Since your rank is senior member imma ask where do I start a thread I got a problem with this stupid tablet i need solved

Lughnasadh said:
Not sure why you lost it but do you continue to lose it after flashing the patched image again? On the latest Magisk I take it?
Click to expand...
Click to collapse
Yeah, latest Magisk is what I patched it with for the July update. I'm at work but I'll flash the patched boot image when I get home. This hasn't happened before, just wanted to see if it's happened to anyone else.

Serpent.king said:
Since your rank is senior member imma ask where do I start a thread I got a problem with this stupid tablet i need solved
Click to expand...
Click to collapse
Go to the device's forum, click on "Post Thread" at the top and choose the appropriate section (e.g.
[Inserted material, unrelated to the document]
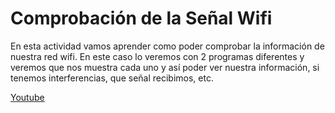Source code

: # Comprobación de la Señal Wifi

En esta actividad vamos aprender como poder comprobar la información de nuestra red wifi. En este caso lo veremos con 2 programas diferentes y veremos que nos muestra cada uno y así poder ver nuestra información, si tenemos interferencias, que señal recibimos, etc.

[Youtube](https://serrogard.github.io/Se-al-WiFi/)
General, Question, etc...).

pbsavages said:
I've lost root on my Pixel 6. Been rooted since I got it, I update every month then root it. On July 22 update, rooted fine.. I think yesterday I just lost root out of nowhere. I've been sideloading OTAs and fastboot flashing Magisk patched boot image, no issues until suddenly losing it. Any ideas why?
Click to expand...
Click to collapse
I'm in exactly the same situation. I updated, patched boot.img with latest Magisk (25200) and flashed -> had root. Then I lost it I think after the first restart.
I'm not sure but I'm suspicious that I forgot to open Magisk and do install -> direct install to have permanent root. Maybe that's your case as well?
I just flashed a patched boot.img, tried to restart a few times and so far so good, root stays. Let's see if that works long term.

mic3r said:
I'm in exactly the same situation. I updated, patched boot.img with latest Magisk (25200) and flashed -> had root. Then I lost it I think after the first restart.
I'm not sure but I'm suspicious that I forgot to open Magisk and do install -> direct install to have permanent root. Maybe that's your case as well?
I just flashed a patched boot.img, tried to restart a few times and so far so good, root stays. Let's see if that works long term.
Click to expand...
Click to collapse
Nope, I've had it direct installed for almost a whole month

mic3r said:
I'm not sure but I'm suspicious that I forgot to open Magisk and do install -> direct install to have permanent root. Maybe that's your case as well?
Click to expand...
Click to collapse
You don't need to use direct install to have permanent root. That option is there for when you are already rooted and want to update Magisk itself via direct install instead of patching the boot image again, or if you fastboot boot rather than fastboot flash the patched image.
If you just fastboot booted the patched image rather than fastboot flashed it, then you will only have temporary root until you do a direct install or fastboot flash the patched image.

Serpent.king said:
Having root alone voids the warranty on most devices. I'd say somewhere in your venture of installing and changing things you messed something up, triggered an error of some kind.
Click to expand...
Click to collapse
No. Does not void warranty. Do not spread crap like this.

I've seen it get pissed off with the contents of the boot partition and "revert" it and/or somehow swap boot_b into boot_a. After this happened a few times, I just make sure to write the patched boot.img to BOTH boot_a and boot_b and haven't had it happen since.